> **Selected passage**
■ ■ ■ ■ ■ ■ ■

Forms-Based Interfaces
• A forms-based interface displays a form to each user.
• Users can fill out all of the form entries to insert new data, or they can fill
out only certain entries, in which case the DBMS will retrieve matching
data for the remaining entries. Forms are usually designed and
programmed for naive users as inter-faces to canned transactions.
• Many DBMSs have forms specification languages, which are special
languages that help programmers specify such forms. SQL*Forms is a
form-based language that specifies queries using a form designed in
conjunction with the relational database schema.
• Oracle Forms is a component of the Oracle product suite that provides an
extensive set of features to design and build applications using forms.
• Some systems have utilities that define a form by letting the end user
interactively construct a sample form on the screen.
Graphical User Interfaces
• A GUI typically displays a schema to the user in diagrammatic form. The
user then can specify a query by manipulating the diagram.
• In many cases, GUIs utilize both menus and forms.
• Most GUIs use a pointing device, such as a mouse, to select certain parts
of the displayed schema diagram.
Natural Language Interfaces
• These interfaces accept requests written in English or some other
language and attempt to understand them.
• A natural language interface usually has its own schema, which is similar
to the database conceptual schema, as well as a dictionary of important
words.
• The natural language interface refers to the words in its schema, as well as
to the set of standard words in its dictionary, to interpret the request.
• If the interpretation is successful, the inter-face generates a high-level
query corresponding to the natural language request and submits it to the
DBMS for processing; otherwise, a dialogue is started with the user to
clarify the request.
Speech Input and Output

• Limited use of speech as an input query and speech as an answer to a


question or result of a request is becoming commonplace.
• Applications with limited vocabularies such as inquiries for telephone
directory, flight arrival/departure, and credit card account information are
allowing speech for input and output to enable customers to access this
information.
• The speech input is detected using a library of predefined words and used
to set up the parameters that are supplied to the queries.
• For output, a similar conversion from text or numbers into speech takes
place.
Interfaces for Parametric Users
• Parametric users, such as bank tellers, often have a small set of
operations that they must perform repeatedly.

■ ■ ■ ■ ■ ■ ■

> **Data shown**
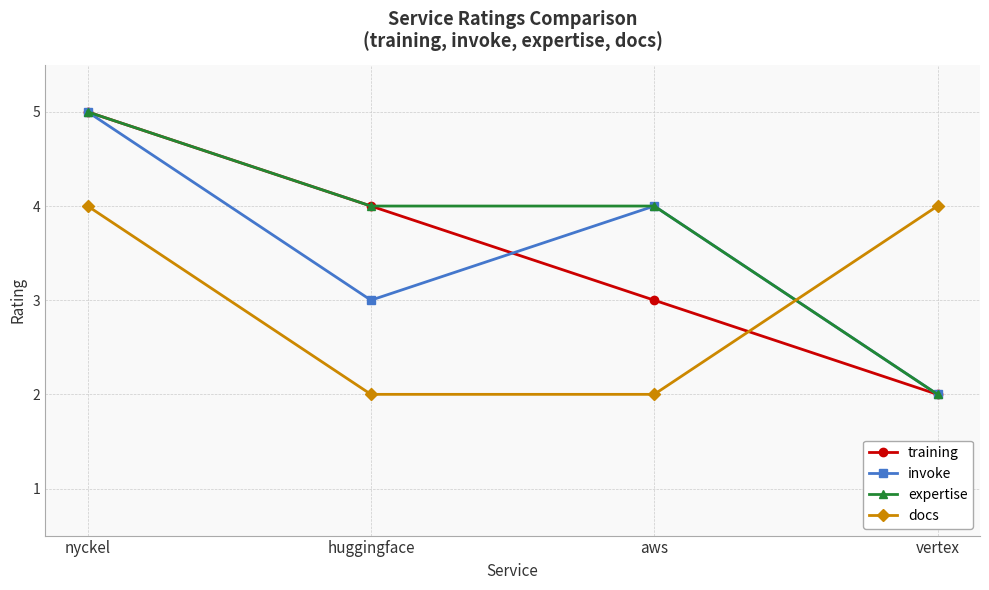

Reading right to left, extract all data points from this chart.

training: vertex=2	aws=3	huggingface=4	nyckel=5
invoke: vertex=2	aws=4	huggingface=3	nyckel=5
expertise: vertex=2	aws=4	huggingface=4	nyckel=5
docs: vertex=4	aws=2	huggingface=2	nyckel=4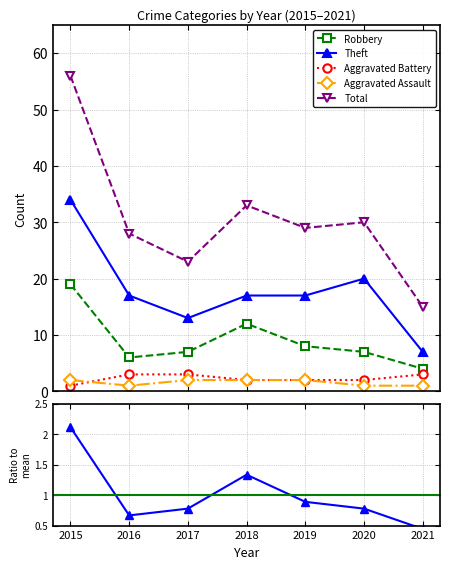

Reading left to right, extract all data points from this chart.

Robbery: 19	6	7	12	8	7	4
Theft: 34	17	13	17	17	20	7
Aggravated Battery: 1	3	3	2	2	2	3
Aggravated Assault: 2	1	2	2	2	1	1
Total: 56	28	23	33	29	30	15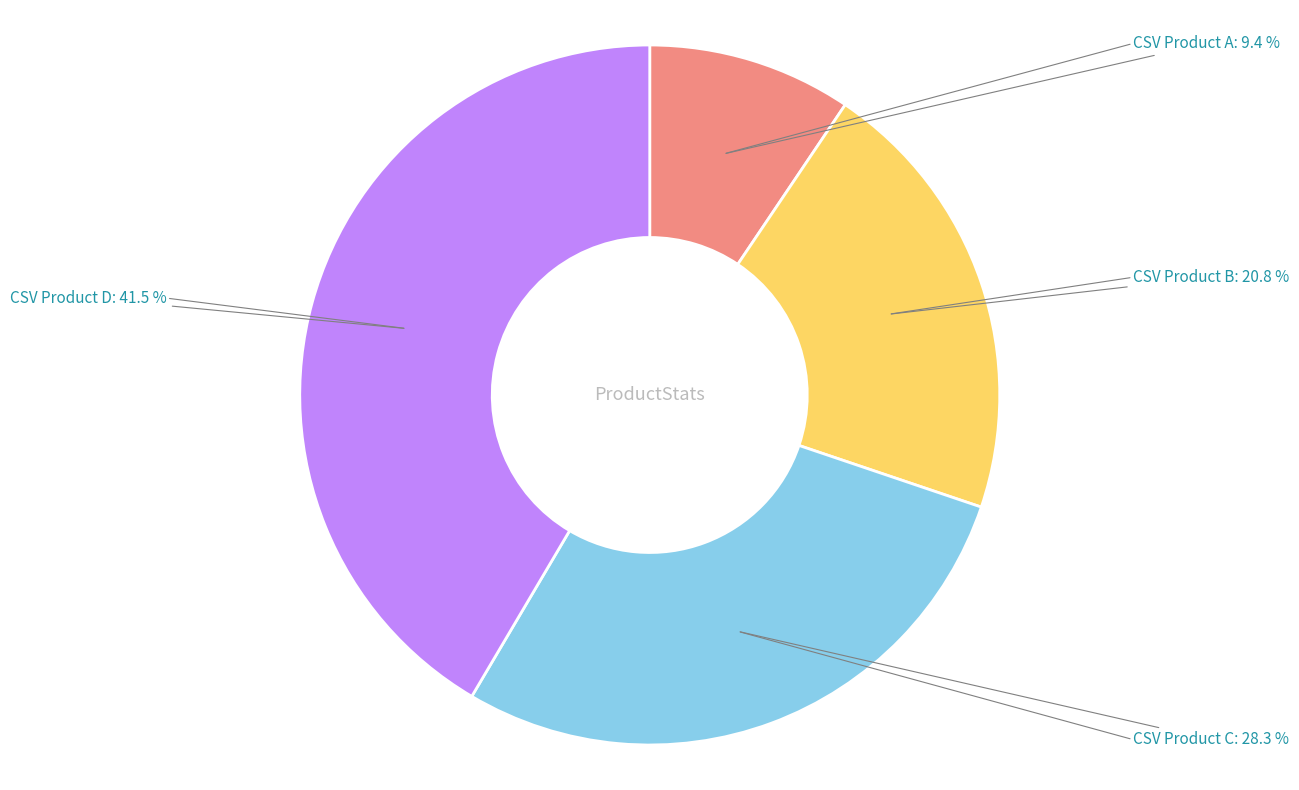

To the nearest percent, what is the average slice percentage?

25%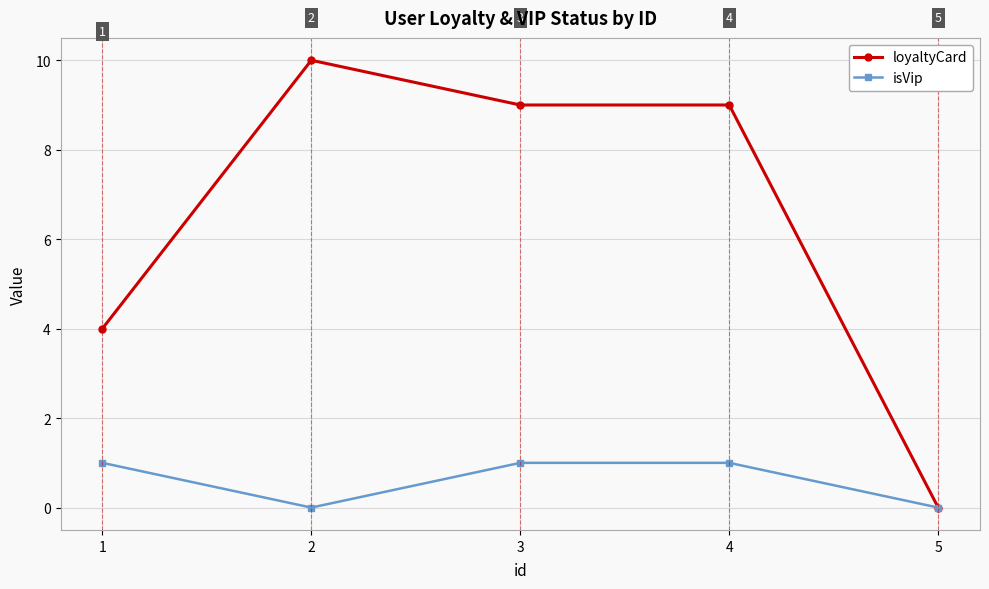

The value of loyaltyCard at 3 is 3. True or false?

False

■ ■ ■ ■ ■ ■ ■

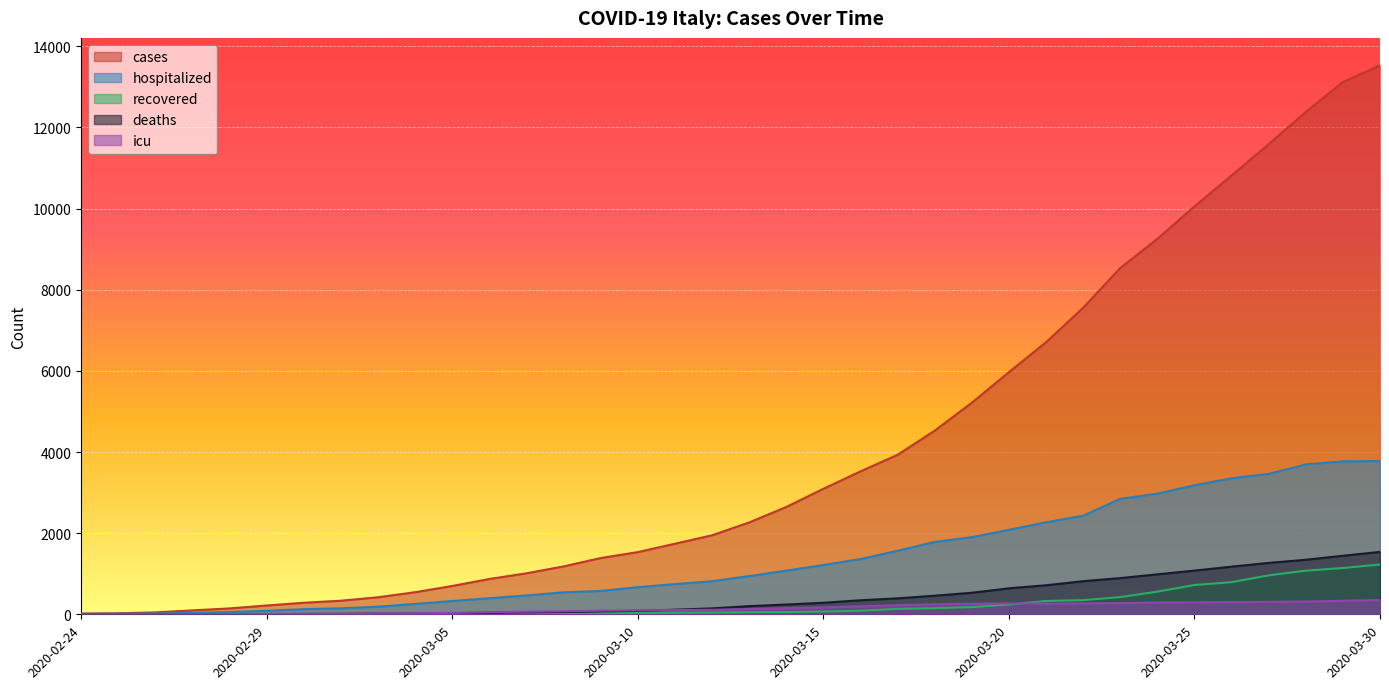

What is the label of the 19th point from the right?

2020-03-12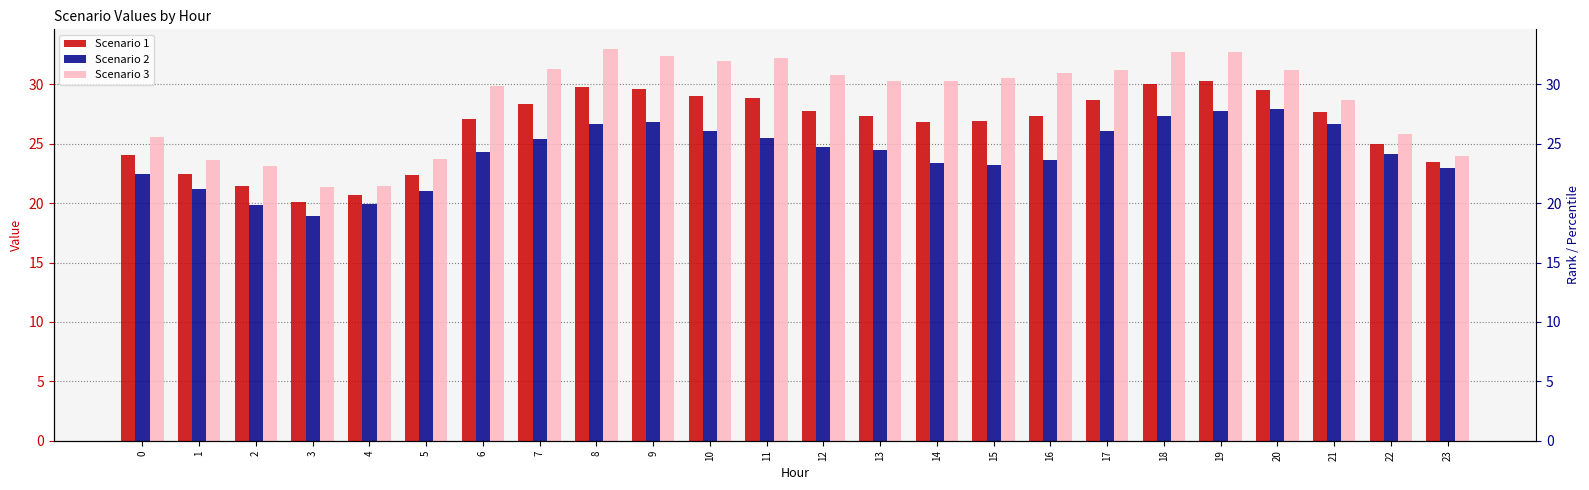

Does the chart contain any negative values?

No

■ ■ ■ ■ ■ ■ ■

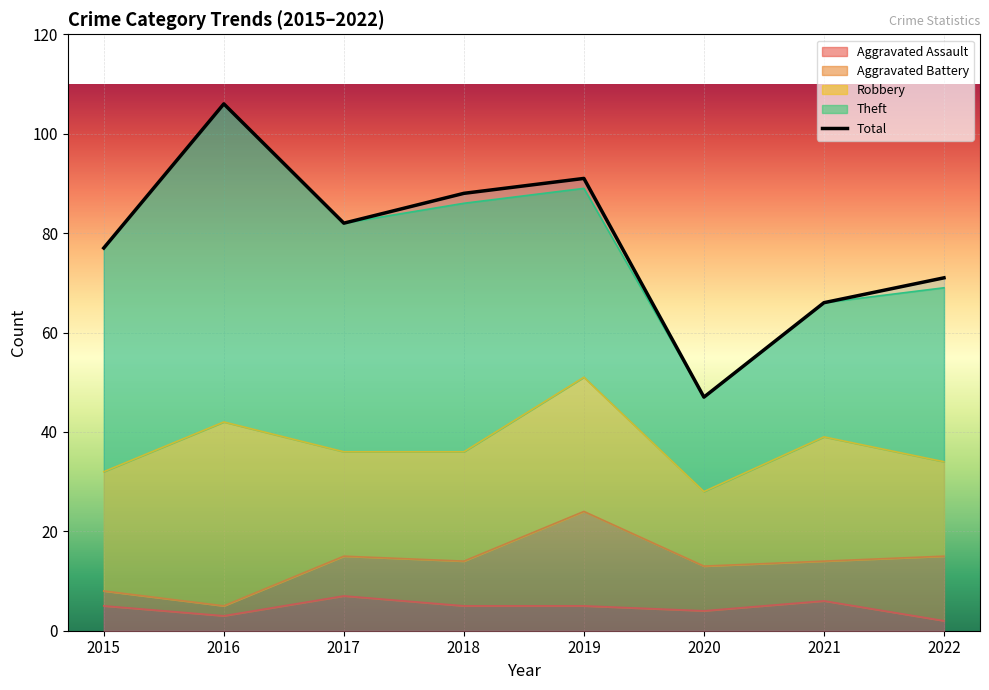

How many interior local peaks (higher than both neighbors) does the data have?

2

■ ■ ■ ■ ■ ■ ■

> **What you need to do**
1. Print the part of the notes on database interfaces that runs from "Graphical User Interfaces" up to and including "menus and forms.".
2. Answer these questions from the notes on database interfaces:
(a) What is SQL*Forms?
(b) What happens when a natural language interface fails to interpret a request?
(c) What pointing device do most GUIs use to select parts of the displayed schema diagram?
3. Summarize the notes on database interfaces in two sentences.
The lines above stand apart from the notes on database interfaces.

> **Results of the tasks**
1.
Graphical User Interfaces
• A GUI typically displays a schema to the user in diagrammatic form. The
user then can specify a query by manipulating the diagram.
• In many cases, GUIs utilize both menus and forms.

2.
(a) A form-based language that specifies queries using a form designed in conjunction with the relational database schema.
(b) A dialogue is started with the user to clarify the request.
(c) A mouse.

3. Forms-based interfaces let users fill out form entries to insert data or retrieve matching data, while GUIs display the schema as a diagram that users manipulate to specify queries. Natural language interfaces interpret requests using their own schema and a dictionary, and speech interfaces with limited vocabularies let customers use spoken input and receive spoken output for inquiries such as flight or credit card information.